🤖 AI Summary
Ambiguous user queries pose a fundamental challenge in information retrieval, and existing conversational systems suffer from low clarification efficiency due to suboptimal question-asking strategies. To address this, we propose SherlockLLM—a reinforcement learning–based, annotation-free framework that employs an agent to generate binary question-answer sequences for active intent elicitation. Our method unifies structured tasks (e.g., attribute filtering) and unstructured tasks (e.g., open-ended description), and introduces a comprehensive, task-agnostic evaluation benchmark. Experiments demonstrate that SherlockLLM achieves near-optimal performance on structured tasks—approaching the theoretical lower bound of binary search—while substantially outperforming strong baselines on unstructured tasks. Crucially, our work constitutes the first approach to learn effective, generalizable intent clarification strategies without requiring large-scale labeled data, and it is applicable across diverse retrieval scenarios.
📝 Abstract
User queries in information retrieval are often ambiguous, making it challenging for systems to identify a user's target from a single query.
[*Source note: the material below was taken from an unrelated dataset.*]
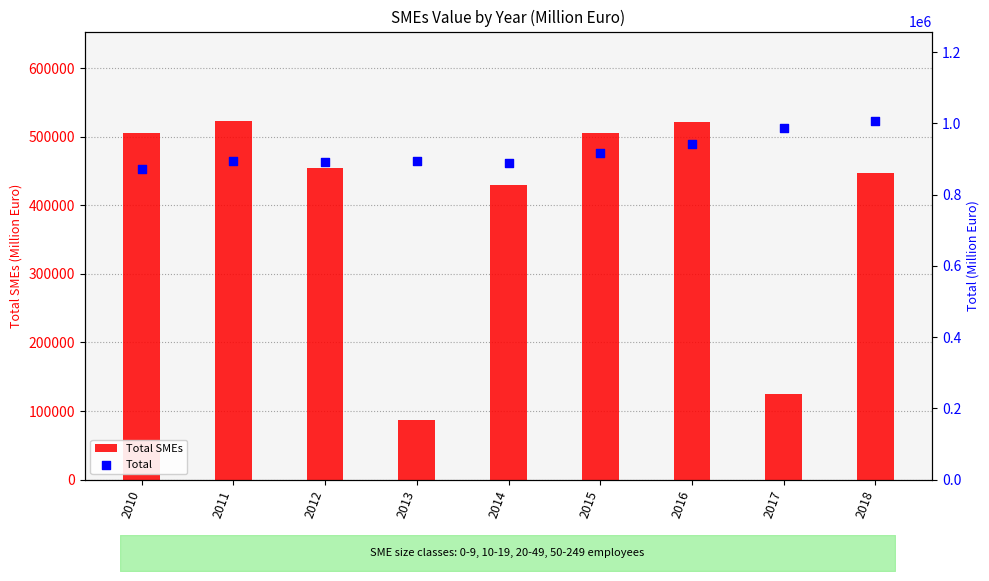

At how many categories does at least one series exceed 583224?

9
While recent dialogue-based interactive retrieval systems can clarify user intent, they are inefficient as they often lack an explicit strategy to ask the most informative questions. To address this limitation, we propose SherlockLLM, a dialogue-driven retrieval framework that learns an optimal questioning strategy via Reinforcement Learning (RL) and avoids the need for large-scale annotated dialogue data. In our framework, an agent is trained to generate a sequence of binary questions to efficiently narrow down the search space. To validate our approach, we introduce a benchmark with both structured and unstructured tasks. Experimental results show that SherlockLLM is a robust and efficient solution. On the structured tasks, its performance matches strong baselines and approaches the theoretical optimal defined by binary search. On the challenging unstructured task, our agent significantly outperforms these baselines, showcasing its ability to learn a highly effective information-seeking dialogue policy.